The answer must consist only of the lines from the line with "right knee: (455, 630, 0)" to the line with "right hip: (725, 462, 8)", both included, exactly as they stand below.

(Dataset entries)
○ ○ ○

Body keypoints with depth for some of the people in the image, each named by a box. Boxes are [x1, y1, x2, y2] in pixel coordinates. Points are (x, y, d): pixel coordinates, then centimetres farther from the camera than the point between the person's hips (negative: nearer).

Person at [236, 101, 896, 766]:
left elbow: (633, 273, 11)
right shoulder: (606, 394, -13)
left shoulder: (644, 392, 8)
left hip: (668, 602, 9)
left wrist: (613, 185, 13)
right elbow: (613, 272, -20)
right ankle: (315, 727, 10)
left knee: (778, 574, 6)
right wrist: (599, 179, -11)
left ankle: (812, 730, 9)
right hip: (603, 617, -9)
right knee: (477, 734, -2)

○ ○ ○

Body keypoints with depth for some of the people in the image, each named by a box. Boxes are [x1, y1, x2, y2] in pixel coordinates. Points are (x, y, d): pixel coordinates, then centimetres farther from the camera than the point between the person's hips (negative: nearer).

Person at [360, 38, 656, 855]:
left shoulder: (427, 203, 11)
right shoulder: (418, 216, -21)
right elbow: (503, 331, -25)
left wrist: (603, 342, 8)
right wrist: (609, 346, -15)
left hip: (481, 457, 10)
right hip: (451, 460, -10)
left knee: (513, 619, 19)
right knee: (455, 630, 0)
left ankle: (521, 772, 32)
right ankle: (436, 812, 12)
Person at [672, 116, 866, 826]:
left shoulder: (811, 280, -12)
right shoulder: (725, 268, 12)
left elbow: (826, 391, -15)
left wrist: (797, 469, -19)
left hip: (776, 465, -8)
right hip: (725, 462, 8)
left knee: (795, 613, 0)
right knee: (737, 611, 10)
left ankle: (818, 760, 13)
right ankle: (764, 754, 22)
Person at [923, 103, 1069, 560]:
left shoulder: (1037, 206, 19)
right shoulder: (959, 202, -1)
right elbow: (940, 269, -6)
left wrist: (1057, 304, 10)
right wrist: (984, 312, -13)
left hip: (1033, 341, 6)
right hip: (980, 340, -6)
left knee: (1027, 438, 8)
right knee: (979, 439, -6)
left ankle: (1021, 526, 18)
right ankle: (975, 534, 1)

○ ○ ○

→ Response
right knee: (455, 630, 0)
left ankle: (521, 772, 32)
right ankle: (436, 812, 12)
Person at [672, 116, 866, 826]:
left shoulder: (811, 280, -12)
right shoulder: (725, 268, 12)
left elbow: (826, 391, -15)
left wrist: (797, 469, -19)
left hip: (776, 465, -8)
right hip: (725, 462, 8)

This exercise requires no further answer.